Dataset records
┌──

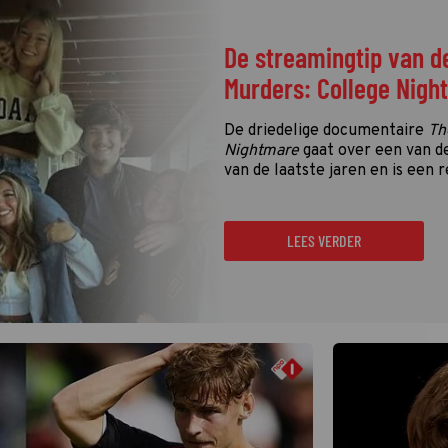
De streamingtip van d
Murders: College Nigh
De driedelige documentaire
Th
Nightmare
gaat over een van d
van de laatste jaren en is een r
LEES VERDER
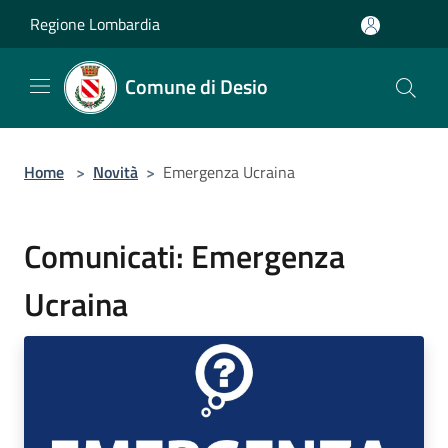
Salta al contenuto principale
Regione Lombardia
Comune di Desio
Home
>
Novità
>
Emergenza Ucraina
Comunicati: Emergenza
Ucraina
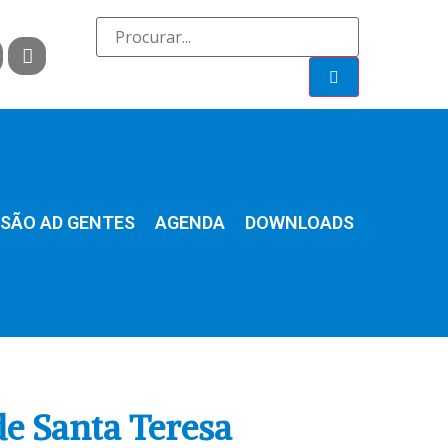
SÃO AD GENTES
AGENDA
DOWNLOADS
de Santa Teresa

└──

▶ Task brief
Transcribe every entry exactly, leaving out the pictures.

▶ Problem solution
De streamingtip van d
Murders: College Nigh
De driedelige documentaire
Th
Nightmare
gaat over een van d
van de laatste jaren en is een r
LEES VERDER
Salta al contenuto principale
Regione Lombardia
Comune di Desio
Home
>
Novità
>
Emergenza Ucraina
Comunicati: Emergenza
Ucraina
SÃO AD GENTES
AGENDA
DOWNLOADS
de Santa Teresa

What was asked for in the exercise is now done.